= Source information =
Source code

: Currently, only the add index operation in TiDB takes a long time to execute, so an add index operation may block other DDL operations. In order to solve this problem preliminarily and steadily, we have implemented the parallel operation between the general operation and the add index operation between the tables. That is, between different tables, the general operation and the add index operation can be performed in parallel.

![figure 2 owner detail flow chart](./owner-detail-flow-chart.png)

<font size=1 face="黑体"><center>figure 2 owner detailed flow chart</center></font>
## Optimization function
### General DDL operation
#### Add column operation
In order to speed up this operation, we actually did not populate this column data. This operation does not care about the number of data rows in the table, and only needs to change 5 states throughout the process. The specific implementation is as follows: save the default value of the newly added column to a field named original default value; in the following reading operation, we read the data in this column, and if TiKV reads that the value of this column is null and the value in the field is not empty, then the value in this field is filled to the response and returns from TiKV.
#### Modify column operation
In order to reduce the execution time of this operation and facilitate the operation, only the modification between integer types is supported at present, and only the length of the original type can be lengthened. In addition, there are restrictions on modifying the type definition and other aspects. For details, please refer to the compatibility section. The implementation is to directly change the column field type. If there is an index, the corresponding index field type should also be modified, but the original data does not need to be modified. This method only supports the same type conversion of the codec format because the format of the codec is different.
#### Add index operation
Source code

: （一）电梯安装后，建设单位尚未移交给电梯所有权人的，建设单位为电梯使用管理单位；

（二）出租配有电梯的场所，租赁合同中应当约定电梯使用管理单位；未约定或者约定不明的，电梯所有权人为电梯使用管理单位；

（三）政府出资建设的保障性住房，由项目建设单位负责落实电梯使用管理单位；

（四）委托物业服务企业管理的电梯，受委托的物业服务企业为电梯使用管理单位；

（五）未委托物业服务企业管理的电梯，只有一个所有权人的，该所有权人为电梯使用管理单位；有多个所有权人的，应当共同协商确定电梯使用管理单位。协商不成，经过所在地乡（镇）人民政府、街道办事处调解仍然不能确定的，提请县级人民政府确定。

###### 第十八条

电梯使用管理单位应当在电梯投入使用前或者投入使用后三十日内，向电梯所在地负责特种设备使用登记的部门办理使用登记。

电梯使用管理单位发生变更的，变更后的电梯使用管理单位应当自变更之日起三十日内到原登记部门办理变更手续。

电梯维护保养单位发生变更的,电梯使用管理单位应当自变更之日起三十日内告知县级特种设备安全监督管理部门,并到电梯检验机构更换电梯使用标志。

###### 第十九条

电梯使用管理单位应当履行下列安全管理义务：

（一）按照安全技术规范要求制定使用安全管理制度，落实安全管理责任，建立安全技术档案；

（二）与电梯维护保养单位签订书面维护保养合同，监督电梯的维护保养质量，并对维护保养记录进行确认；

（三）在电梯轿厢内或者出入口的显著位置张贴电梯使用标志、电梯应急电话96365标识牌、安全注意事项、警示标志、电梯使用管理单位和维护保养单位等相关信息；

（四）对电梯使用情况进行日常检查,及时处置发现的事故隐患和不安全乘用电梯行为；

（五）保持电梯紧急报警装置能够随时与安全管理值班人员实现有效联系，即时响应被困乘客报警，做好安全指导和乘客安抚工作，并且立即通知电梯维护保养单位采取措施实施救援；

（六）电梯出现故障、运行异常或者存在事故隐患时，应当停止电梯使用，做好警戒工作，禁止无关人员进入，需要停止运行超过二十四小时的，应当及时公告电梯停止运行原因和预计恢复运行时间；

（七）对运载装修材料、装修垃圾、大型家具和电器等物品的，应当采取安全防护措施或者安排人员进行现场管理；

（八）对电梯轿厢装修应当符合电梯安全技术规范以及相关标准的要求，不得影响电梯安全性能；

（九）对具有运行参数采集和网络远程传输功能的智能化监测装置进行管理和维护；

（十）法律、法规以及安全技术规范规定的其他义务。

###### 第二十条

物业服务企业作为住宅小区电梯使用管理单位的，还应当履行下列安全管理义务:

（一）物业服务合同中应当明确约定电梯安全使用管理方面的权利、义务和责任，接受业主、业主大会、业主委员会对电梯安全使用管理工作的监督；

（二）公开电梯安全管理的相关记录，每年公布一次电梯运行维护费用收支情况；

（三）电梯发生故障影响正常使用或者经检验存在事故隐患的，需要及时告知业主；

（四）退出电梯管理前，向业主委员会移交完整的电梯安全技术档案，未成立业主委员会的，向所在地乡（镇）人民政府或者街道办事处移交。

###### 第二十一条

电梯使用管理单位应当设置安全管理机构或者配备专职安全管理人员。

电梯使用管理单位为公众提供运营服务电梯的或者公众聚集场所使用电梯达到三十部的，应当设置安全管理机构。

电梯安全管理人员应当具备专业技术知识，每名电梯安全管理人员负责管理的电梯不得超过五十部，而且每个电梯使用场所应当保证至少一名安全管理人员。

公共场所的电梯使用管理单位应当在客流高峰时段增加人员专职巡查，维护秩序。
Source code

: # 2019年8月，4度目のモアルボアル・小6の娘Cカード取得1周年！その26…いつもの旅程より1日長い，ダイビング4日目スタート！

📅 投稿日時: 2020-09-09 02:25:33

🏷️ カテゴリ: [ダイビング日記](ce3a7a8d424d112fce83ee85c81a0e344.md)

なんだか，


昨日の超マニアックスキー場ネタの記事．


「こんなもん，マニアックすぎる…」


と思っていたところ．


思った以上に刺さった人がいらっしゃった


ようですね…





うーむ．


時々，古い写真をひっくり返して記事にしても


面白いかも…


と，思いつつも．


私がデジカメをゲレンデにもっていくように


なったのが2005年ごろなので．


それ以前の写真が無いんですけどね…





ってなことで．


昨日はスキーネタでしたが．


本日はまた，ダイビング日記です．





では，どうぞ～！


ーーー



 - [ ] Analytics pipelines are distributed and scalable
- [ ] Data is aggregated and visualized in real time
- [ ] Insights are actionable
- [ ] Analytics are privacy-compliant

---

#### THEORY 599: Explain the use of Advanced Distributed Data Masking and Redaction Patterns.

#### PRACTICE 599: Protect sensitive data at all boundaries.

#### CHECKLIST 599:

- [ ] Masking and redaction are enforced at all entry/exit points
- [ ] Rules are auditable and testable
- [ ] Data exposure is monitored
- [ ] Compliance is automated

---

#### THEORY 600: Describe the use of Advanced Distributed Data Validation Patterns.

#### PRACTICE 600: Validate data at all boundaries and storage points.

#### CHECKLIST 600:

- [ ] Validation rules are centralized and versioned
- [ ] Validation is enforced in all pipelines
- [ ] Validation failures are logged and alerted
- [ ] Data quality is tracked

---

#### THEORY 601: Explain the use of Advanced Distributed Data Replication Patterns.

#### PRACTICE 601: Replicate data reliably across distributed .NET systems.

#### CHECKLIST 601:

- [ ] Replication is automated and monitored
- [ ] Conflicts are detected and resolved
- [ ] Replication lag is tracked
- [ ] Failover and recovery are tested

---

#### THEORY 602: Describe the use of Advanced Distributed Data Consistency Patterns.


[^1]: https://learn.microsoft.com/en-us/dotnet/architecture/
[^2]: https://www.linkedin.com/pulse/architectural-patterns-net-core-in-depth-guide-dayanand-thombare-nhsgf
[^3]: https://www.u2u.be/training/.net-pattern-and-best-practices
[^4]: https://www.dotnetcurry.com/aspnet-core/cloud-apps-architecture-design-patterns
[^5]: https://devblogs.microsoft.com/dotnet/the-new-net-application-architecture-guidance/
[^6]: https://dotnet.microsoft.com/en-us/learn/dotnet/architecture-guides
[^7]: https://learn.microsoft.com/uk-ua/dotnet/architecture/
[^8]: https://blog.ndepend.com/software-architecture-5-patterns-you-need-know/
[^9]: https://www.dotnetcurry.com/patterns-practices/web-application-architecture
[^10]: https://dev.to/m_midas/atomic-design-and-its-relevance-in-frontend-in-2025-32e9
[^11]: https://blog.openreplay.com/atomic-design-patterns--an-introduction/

= Job =
Show every line of the data in which the word "monitored" appears.

= Answer section =
- [ ] Data exposure is monitored
- [ ] Replication is automated and monitored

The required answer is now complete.